Change every "scientific name" to "species" in the lines of the material from the one holding "scientific name: Stictoleptura rubra" through the end, inclusive, and give back only those lines with nothing else altered.

### [DATA LINES]
※ ※ ※
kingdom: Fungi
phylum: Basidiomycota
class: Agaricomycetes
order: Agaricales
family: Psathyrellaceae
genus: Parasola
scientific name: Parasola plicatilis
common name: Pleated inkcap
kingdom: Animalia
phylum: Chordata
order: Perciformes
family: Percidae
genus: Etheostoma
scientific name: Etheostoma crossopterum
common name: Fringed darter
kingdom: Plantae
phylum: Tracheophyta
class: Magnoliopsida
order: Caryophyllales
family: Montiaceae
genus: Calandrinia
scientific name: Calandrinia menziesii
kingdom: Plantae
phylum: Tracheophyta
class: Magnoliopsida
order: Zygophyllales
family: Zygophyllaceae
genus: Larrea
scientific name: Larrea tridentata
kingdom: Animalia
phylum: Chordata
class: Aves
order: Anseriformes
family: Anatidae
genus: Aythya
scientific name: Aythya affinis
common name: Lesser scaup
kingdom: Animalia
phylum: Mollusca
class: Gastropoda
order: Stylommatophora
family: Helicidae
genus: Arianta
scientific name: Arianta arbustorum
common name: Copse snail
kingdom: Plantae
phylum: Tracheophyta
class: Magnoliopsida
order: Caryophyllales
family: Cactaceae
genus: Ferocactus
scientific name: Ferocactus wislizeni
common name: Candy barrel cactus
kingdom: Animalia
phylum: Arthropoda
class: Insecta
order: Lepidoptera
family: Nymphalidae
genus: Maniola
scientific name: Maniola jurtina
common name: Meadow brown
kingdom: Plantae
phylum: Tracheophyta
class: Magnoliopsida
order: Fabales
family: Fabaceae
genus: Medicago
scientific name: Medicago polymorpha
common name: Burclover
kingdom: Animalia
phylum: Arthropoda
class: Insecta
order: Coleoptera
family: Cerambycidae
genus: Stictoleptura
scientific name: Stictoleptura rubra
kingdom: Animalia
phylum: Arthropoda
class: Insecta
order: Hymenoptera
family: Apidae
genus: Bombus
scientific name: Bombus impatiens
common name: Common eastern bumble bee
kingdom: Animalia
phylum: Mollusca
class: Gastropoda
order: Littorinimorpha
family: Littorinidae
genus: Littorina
※ ※ ※
### [THE REPLY]
species: Stictoleptura rubra
kingdom: Animalia
phylum: Arthropoda
class: Insecta
order: Hymenoptera
family: Apidae
genus: Bombus
species: Bombus impatiens
common name: Common eastern bumble bee
kingdom: Animalia
phylum: Mollusca
class: Gastropoda
order: Littorinimorpha
family: Littorinidae
genus: Littorina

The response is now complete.